◆ EXERCISE OBJECTIVE
Rewrite every line of the records below as a numbered list, skipping any blank lines.

(begin)

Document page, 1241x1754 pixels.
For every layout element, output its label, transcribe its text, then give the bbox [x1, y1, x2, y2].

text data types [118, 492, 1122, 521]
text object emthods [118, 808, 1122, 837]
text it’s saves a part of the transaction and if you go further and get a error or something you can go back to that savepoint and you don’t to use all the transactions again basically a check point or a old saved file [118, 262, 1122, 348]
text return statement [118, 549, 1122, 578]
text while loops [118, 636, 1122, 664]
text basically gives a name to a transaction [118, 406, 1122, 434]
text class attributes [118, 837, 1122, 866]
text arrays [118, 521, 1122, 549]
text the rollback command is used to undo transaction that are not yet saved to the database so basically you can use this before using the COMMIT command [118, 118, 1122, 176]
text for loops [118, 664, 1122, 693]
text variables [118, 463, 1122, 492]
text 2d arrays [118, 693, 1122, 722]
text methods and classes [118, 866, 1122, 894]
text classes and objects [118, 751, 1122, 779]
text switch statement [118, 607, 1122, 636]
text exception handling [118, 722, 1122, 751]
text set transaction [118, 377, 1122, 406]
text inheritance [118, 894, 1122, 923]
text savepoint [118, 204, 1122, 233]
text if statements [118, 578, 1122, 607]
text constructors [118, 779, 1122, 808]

(end)

◆ SOLUTION TO THE PROBLEM
1. Document page, 1241x1754 pixels.
2. For every layout element, output its label, transcribe its text, then give the bbox [x1, y1, x2, y2].
3. text data types [118, 492, 1122, 521]
4. text object emthods [118, 808, 1122, 837]
5. text it’s saves a part of the transaction and if you go further and get a error or something you can go back to that savepoint and you don’t to use all the transactions again basically a check point or a old saved file [118, 262, 1122, 348]
6. text return statement [118, 549, 1122, 578]
7. text while loops [118, 636, 1122, 664]
8. text basically gives a name to a transaction [118, 406, 1122, 434]
9. text class attributes [118, 837, 1122, 866]
10. text arrays [118, 521, 1122, 549]
11. text the rollback command is used to undo transaction that are not yet saved to the database so basically you can use this before using the COMMIT command [118, 118, 1122, 176]
12. text for loops [118, 664, 1122, 693]
13. text variables [118, 463, 1122, 492]
14. text 2d arrays [118, 693, 1122, 722]
15. text methods and classes [118, 866, 1122, 894]
16. text classes and objects [118, 751, 1122, 779]
17. text switch statement [118, 607, 1122, 636]
18. text exception handling [118, 722, 1122, 751]
19. text set transaction [118, 377, 1122, 406]
20. text inheritance [118, 894, 1122, 923]
21. text savepoint [118, 204, 1122, 233]
22. text if statements [118, 578, 1122, 607]
23. text constructors [118, 779, 1122, 808]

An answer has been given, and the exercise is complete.